(The task):
Repeat all the lines below exactly, but omit the pictures.

Joint position lists:
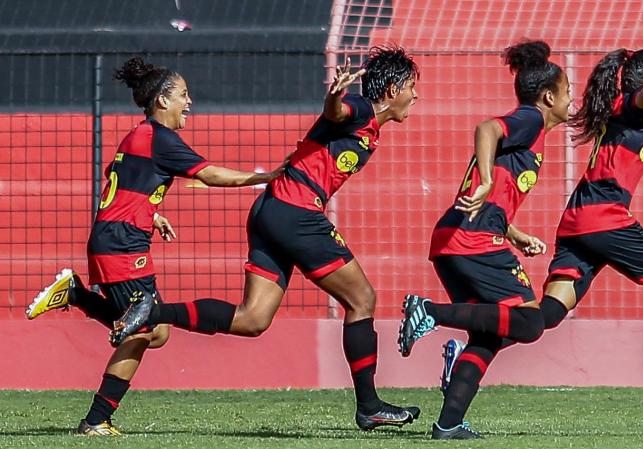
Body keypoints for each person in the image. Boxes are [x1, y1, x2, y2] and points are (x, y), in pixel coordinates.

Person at [105, 46, 422, 431]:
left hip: (270, 211)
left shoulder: (369, 125)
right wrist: (335, 95)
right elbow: (336, 112)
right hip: (296, 212)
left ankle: (153, 312)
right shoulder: (361, 109)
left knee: (253, 320)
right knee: (362, 299)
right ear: (391, 89)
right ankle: (369, 405)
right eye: (411, 86)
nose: (415, 95)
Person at [448, 31, 643, 413]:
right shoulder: (636, 105)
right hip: (606, 219)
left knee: (546, 316)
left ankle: (466, 352)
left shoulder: (634, 111)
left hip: (577, 223)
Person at [26, 56, 281, 435]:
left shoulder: (138, 134)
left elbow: (126, 184)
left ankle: (77, 296)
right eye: (182, 95)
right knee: (145, 330)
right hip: (123, 245)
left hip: (114, 237)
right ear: (162, 101)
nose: (189, 102)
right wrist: (267, 177)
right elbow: (210, 175)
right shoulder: (162, 140)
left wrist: (152, 213)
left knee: (155, 329)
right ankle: (96, 419)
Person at [397, 40, 571, 440]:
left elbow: (495, 193)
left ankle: (449, 424)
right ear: (548, 97)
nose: (570, 100)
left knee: (490, 334)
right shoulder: (529, 119)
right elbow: (487, 127)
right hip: (471, 239)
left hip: (458, 237)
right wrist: (489, 179)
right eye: (567, 93)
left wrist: (513, 231)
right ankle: (430, 313)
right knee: (530, 322)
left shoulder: (533, 131)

(Completed exercise):
Body keypoints for each person in the image. Boxes are [x1, y1, x2, y2] and points are (x, y), in pixel coordinates.

Person at [105, 46, 422, 431]:
left hip: (270, 211)
left shoulder: (369, 125)
right wrist: (335, 95)
right elbow: (336, 112)
right hip: (296, 212)
left ankle: (153, 312)
right shoulder: (361, 109)
left knee: (253, 320)
right knee: (362, 299)
right ear: (391, 89)
right ankle: (369, 405)
right eye: (411, 86)
nose: (415, 95)
Person at [448, 31, 643, 413]:
right shoulder: (636, 105)
right hip: (606, 219)
left knee: (546, 316)
left ankle: (466, 352)
left shoulder: (634, 111)
left hip: (577, 223)
Person at [26, 56, 281, 435]:
left shoulder: (138, 134)
left elbow: (126, 184)
left ankle: (77, 296)
right eye: (182, 95)
right knee: (145, 330)
right hip: (123, 245)
left hip: (114, 237)
right ear: (162, 101)
nose: (189, 102)
right wrist: (267, 177)
right elbow: (210, 175)
right shoulder: (162, 140)
left wrist: (152, 213)
left knee: (155, 329)
right ankle: (96, 419)
Person at [397, 40, 571, 440]:
left elbow: (495, 193)
left ankle: (449, 424)
right ear: (548, 97)
nose: (570, 100)
left knee: (490, 334)
right shoulder: (529, 119)
right elbow: (487, 127)
right hip: (471, 239)
left hip: (458, 237)
right wrist: (489, 179)
right eye: (567, 93)
left wrist: (513, 231)
right ankle: (430, 313)
right knee: (530, 322)
left shoulder: (533, 131)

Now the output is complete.